Although the pay disparity between men and women still exists in the U.S. according to a new study, it’s slowly beginning to shrink.
The report, published on Wednesday by Glassdoor found that while significant pay gaps remain between genders, it’s narrowed slightly in the U.S., United Kingdom, France and Australia — although it’s still decades away from closing entirely. It’s based on more than half a million salary reports shared on Glassdoor.
In the U.S., the pay gap between men and women is 21.4 percent, meaning that women earn, on average, about $0.79 for every $1 a man earns. That’s about a drop of about 2.7 percentage points compared to 2016, when women earned $0.76 for every $1, according to the study, titled “Progress on the Gender Pay Gap: 2019.”
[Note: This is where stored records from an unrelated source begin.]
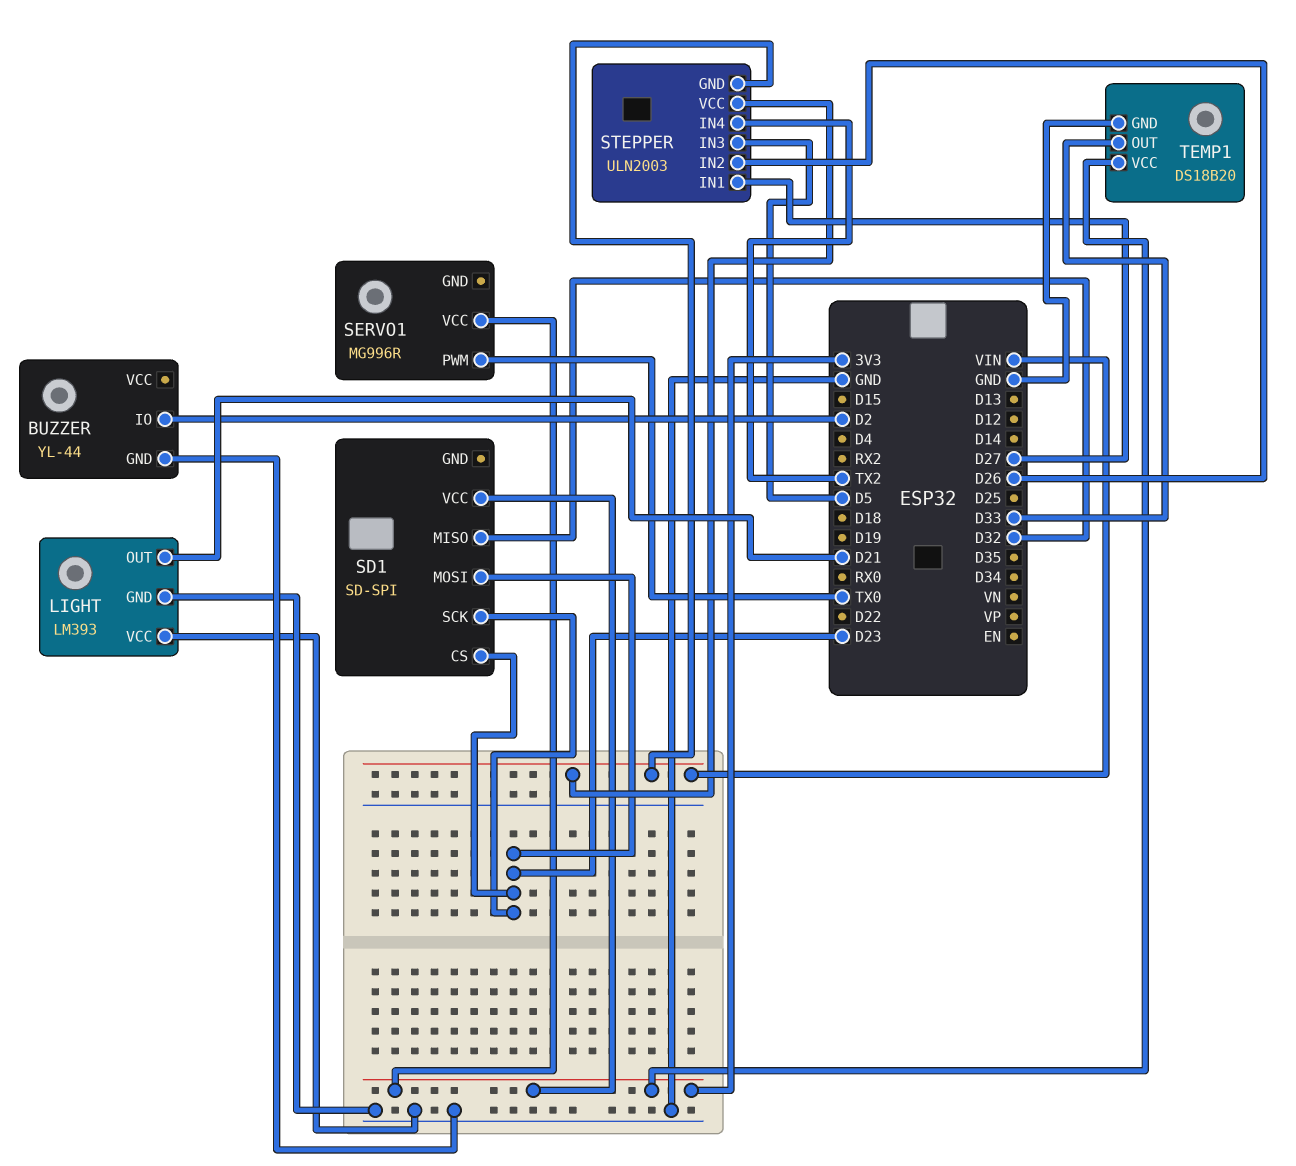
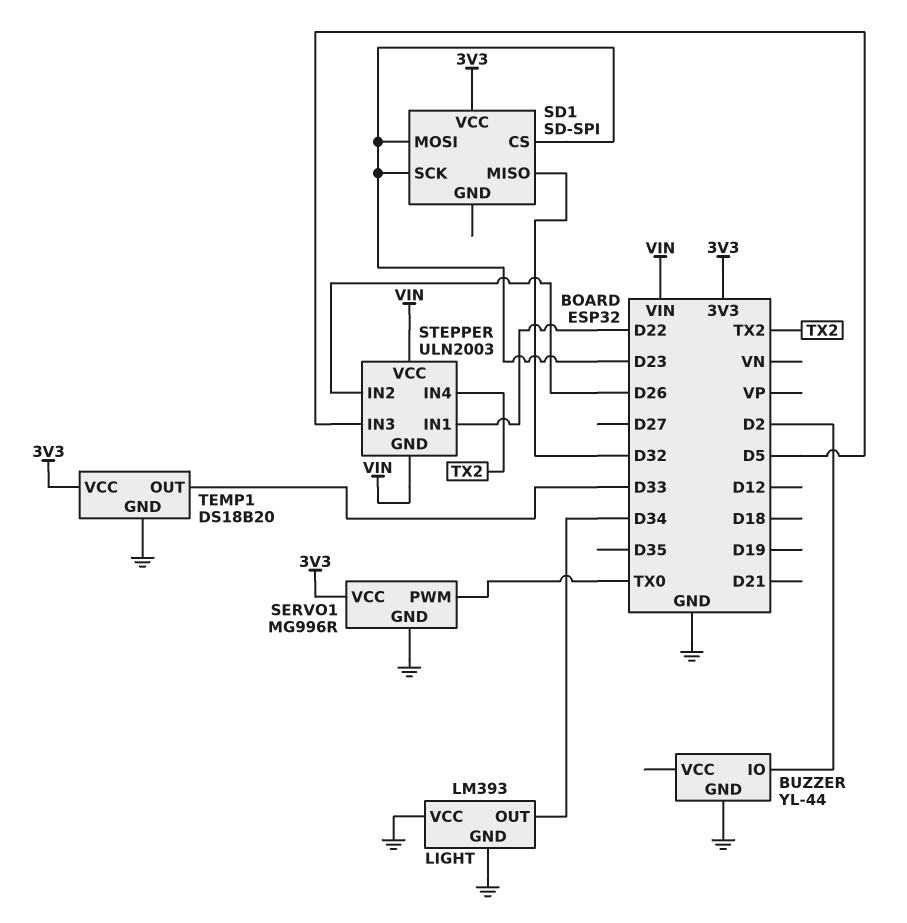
LIGHT pin OUT: D21 -> D34
SERVO1 pin GND: none -> GND
STEPPER pin IN1: D27 -> D22

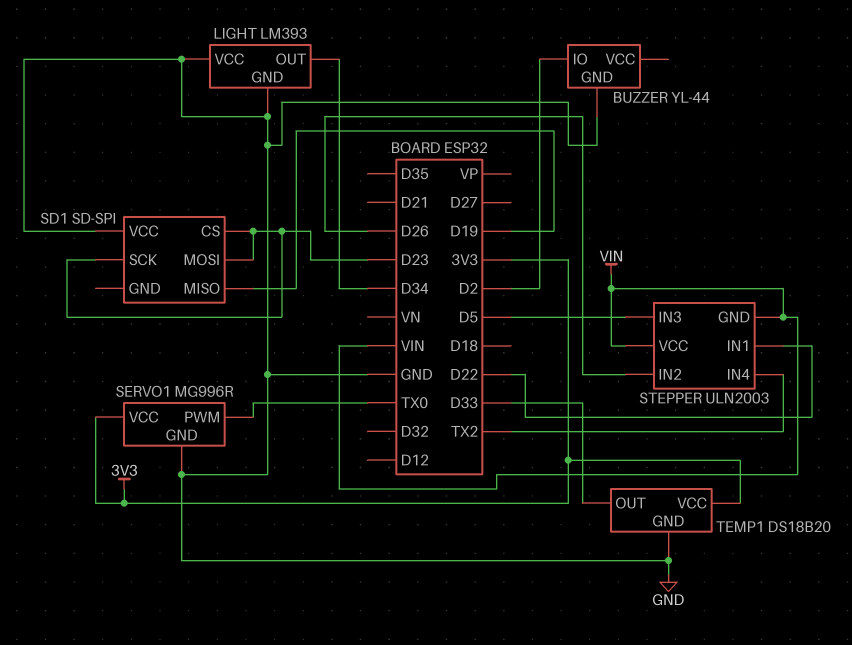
SD1 pin MISO: D32 -> D19
SD1 pin VCC: 3V3 -> GND

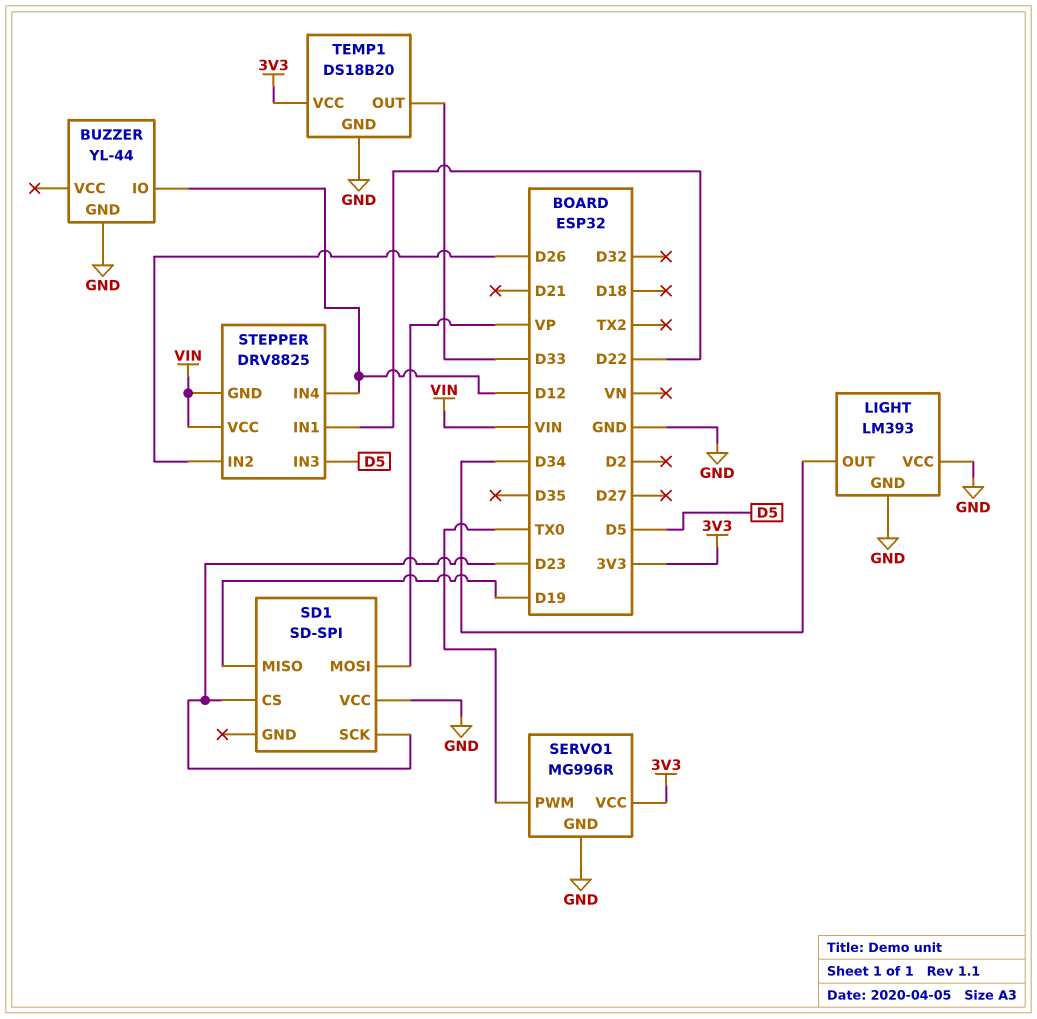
BUZZER pin IO: D2 -> D12
SD1 pin MOSI: D23 -> VP
STEPPER: ULN2003 -> DRV8825
STEPPER pin IN4: TX2 -> D12

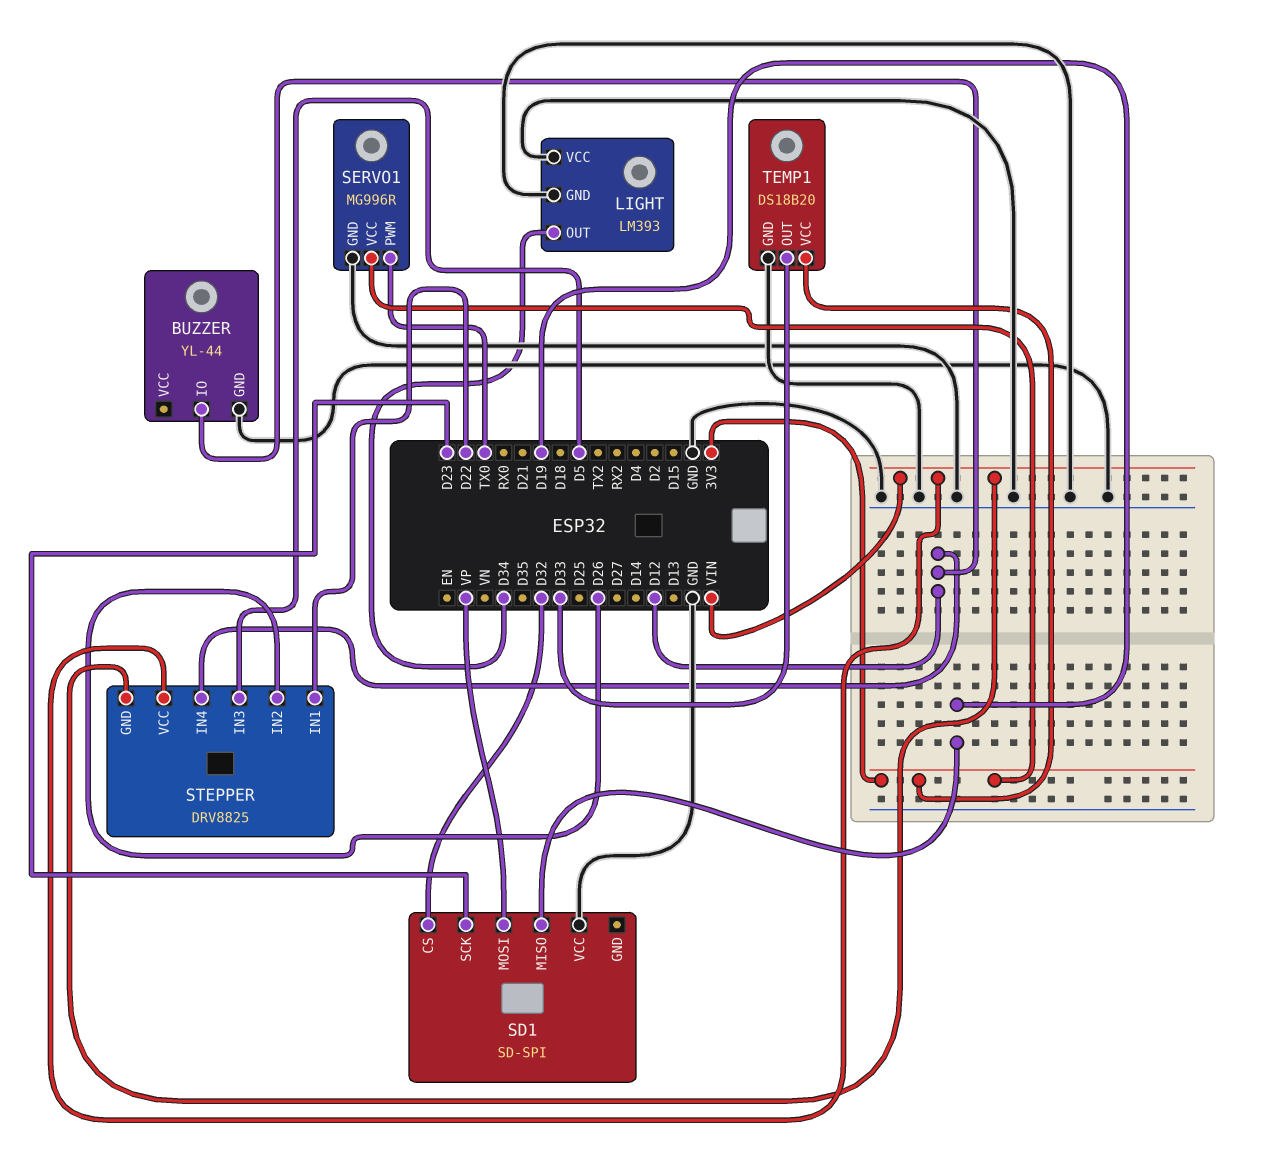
SD1 pin CS: D23 -> D32

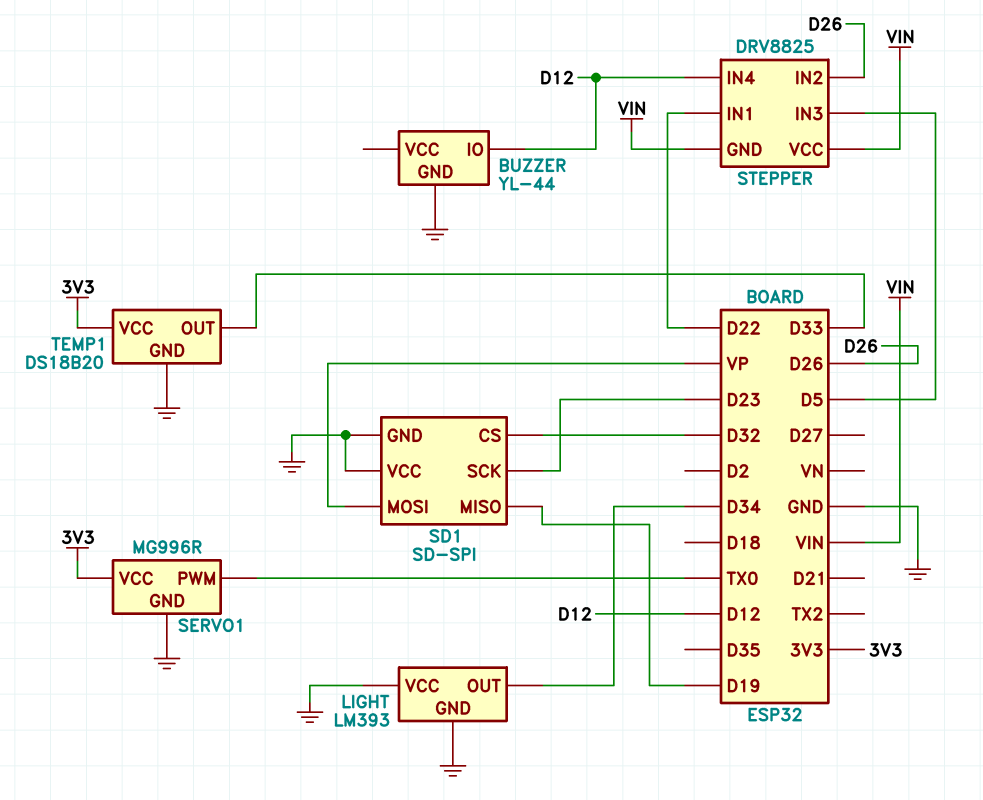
SD1 pin GND: none -> GND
“Though a promising sign, it should not detract from the larger fact that significant pay gaps remain around the world, even after controlling for workplace and job factors,” Glassdoor chief economist Andrew Chamberlain said in a statement.
If conditions remain unchanged, economists at Glassdoor estimated the gender wage gap won’t fully close until 2070.
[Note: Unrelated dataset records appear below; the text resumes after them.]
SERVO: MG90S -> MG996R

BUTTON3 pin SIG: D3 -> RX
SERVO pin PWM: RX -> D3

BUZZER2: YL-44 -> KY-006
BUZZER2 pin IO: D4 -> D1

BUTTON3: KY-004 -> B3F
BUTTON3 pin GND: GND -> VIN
One of the biggest factors in the pay gap, according to the study, is the industry (known as “occupational sorting”), which ultimately accounts for about 56 percent of the total U.S. pay gap. For instance, the gender pay gap is the worst for pilots at 26.6 percent, followed by chefs at 24.6 percent and C-suite professionals — like chief executives and chief financial officers — at 24 percent.
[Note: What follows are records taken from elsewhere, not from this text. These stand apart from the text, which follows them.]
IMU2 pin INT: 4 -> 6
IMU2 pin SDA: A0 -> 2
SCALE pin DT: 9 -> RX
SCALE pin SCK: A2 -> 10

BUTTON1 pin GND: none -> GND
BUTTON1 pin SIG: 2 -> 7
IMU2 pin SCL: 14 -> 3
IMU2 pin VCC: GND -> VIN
There are, however, some occupations where women outperform men when it comes to who gets the bigger paycheck. That includes merchandiser (-7.8 percent) and research assistant (-5.9 percent).
“Knowing the facts about the gender pay gap is critical to helping close the gap,” Annie Pearl, Glassdoor senior vice president, said. “Combining knowledge with valuable resources is the next step to ensuring equal pay for equal work everywhere.”